• **Problems to work on**
A. In the piece on Silent Hill and Resident Evil, which two characters can the player choose between at the start of Resident Evil?
B. Pick up the piece on Silent Hill and Resident Evil after its final sentence and keep writing.

• **Selected extract**

····················

Silent Hill 3 features the return of the initial cult in the first game that wishes to use a teenage girl in order to birth their god. I'm going to leave it there with the Silent Hill series seeing as it really doesn't get that great afterwards. They're okay, just nowhere near the standards set by the first 3. Perhaps with Hideo Kojima and Guillermo Del Toro directing Silent Hills set for release in 2016, we might get something amazing!
From Resident Evil to The Evil Within: Mikami's Best
If we take a look at Mikami's original game on paper, it seems quite similar in many ways to Silent Hill. The game is in third-person, features different endings, the player must navigate scary locations while solving puzzles and battling monsters and zombies. Despite these similarities, they are quite distinct from one another.
At the outset of the game the player can choose from either Chris Redfield or Jill Valentine, two very famous video game characters. They are members of an elite task force known as S.T.A.R.S and must enter Raccoon City in order to uncover the disappearance of their teammates. They then become trapped in an old mansion and must fight in order to survive.
Resident Evil is revered as the game that defined the modern survival horror genre. It's level design and intriguing variation of enemies created a world in which these great characters could explore and shoot their way through. It's far more action orientated in comparison with Silent Hill, which only increased as the series evolved.
Mikami only produced the next two Resident Evil games, though both of them were met with great critical appraisal, with the two directors Hideki Kamiya and Kazuhiro Aoyama being faithful to Mikami's original work, though not quite eclipsing his glory.

····················

• **Given information**
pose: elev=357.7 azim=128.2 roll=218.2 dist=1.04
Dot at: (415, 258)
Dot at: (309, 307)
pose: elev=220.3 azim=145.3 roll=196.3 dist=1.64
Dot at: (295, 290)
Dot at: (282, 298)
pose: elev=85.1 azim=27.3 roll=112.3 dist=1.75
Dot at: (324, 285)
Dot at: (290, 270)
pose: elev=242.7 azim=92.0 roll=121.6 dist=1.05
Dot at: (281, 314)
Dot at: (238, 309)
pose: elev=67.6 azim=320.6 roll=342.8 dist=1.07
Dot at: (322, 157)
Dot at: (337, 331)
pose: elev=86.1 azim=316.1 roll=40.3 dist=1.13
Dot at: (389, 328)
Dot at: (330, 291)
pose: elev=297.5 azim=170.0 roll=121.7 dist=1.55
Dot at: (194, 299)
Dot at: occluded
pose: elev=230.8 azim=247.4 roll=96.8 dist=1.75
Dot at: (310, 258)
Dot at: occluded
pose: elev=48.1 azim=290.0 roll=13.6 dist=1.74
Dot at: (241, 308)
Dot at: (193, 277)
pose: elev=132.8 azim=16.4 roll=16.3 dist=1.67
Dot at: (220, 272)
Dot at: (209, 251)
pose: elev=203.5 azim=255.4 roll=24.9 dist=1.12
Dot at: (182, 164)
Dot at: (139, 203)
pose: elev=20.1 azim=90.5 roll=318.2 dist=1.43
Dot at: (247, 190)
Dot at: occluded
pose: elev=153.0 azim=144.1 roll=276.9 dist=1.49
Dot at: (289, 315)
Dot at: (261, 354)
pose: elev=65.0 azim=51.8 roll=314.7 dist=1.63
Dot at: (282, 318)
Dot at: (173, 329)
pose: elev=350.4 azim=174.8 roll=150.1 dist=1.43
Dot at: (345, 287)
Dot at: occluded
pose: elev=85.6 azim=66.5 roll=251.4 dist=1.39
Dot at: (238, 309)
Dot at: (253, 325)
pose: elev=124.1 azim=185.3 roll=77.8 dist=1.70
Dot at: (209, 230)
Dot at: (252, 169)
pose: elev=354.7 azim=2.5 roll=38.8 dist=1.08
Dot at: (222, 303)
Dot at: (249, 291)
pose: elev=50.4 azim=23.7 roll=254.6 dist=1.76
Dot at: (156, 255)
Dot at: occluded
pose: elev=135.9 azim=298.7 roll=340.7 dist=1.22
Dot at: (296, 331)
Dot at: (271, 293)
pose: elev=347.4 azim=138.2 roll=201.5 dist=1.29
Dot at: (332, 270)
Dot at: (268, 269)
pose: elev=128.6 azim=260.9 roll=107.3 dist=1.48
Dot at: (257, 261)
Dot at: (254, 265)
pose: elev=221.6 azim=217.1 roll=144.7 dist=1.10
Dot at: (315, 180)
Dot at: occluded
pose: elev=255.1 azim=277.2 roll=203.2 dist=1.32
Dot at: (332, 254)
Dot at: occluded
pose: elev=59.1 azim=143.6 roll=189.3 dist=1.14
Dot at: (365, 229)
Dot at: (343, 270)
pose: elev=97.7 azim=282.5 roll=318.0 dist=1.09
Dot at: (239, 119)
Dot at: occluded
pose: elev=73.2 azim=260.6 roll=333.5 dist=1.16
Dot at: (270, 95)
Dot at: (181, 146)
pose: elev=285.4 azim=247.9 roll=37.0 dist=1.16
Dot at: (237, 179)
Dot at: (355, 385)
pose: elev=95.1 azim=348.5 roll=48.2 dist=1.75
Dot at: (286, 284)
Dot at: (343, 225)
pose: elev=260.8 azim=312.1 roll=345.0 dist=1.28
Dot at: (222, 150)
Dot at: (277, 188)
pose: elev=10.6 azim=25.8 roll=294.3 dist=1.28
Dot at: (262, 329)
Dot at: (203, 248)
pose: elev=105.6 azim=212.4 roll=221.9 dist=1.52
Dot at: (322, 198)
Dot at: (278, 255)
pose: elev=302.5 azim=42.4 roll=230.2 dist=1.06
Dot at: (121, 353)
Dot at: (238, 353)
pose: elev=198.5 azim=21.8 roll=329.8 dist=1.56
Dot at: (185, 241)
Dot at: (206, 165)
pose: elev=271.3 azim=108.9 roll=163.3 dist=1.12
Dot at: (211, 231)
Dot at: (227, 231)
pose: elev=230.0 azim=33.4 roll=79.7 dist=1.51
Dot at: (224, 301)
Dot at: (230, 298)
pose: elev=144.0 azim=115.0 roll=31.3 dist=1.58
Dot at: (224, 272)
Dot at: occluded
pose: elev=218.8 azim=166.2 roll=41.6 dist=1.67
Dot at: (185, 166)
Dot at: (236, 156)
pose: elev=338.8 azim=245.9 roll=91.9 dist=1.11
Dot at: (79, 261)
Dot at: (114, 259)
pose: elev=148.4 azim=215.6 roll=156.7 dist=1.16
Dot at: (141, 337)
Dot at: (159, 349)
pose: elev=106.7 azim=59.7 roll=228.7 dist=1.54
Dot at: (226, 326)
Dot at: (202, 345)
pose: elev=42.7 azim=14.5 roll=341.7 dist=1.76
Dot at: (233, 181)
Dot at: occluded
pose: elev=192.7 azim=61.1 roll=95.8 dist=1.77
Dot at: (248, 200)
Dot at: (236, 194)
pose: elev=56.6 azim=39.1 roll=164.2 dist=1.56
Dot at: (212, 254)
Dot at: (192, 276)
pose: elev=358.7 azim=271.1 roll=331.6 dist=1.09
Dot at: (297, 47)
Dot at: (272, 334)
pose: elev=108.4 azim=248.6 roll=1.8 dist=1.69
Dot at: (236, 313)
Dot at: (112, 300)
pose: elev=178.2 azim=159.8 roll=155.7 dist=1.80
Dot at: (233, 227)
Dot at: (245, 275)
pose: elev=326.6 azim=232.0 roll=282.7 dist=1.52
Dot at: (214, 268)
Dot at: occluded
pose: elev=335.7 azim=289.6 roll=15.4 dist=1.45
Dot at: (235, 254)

····················

• **Per-task outputs**
A. Chris Redfield or Jill Valentine.

B.
Then, after a series of issues and restarts and director changes, Resident Evil 4 was released in 2005 to widespread acclaim, earning the 'game of the year' award from many different gaming organisations.
Resident Evil 4 represents everything that is wonderful about this series. The combat is slick, the enemies are unique, varied and tough and the story is an enjoyable and creepy addition to the series. In this twisted village you are captured by the leader and he infects you and your companion with Las Plagas. The intention was to allow this deadly disease to spill out into the USA upon the return of the two characters. You can guess how it plays out if you haven't played it, though it certainly is worth playing if you've not yet had the chance.
The game is wildly fun and demonstrates everything that Mikami does well in video games, just as I found with The Evil Within. In many ways, it's what Resident Evil 5 should have been, though it is definitely separated from the longstanding series. The combat is slick, the enemies are terrifying and brutal and Mikami's signature creativity is at the heart of the experience.
If you haven't got it, I urge you to try The Evil Within. But even though we have all of these great new additions to the franchises, when it comes to comparing it to Silent Hill, is it fair seeing as the series hasn't really had a hit in a long time?
It is totally up to the player and what they prefer from the experience that these games can give. If you love being able to shoot your way through a house full of zombies, it's Resident Evil but if you're looking for a quieter, creepier experience then it's Silent Hill. Obviously Resident Evil looks great seeing as they keep making great games too! But personally, I wanted to write this article to find out which series people like more!
So let me know in the comments whether you prefer Resident Evil or Silent Hill, cause even though they haven't made a great game in a while, for me, Silent Hill is where it's at. That style of horror game isn't replicated enough in modern gaming, and I hope that Silent Hills will be the game I've been waiting for!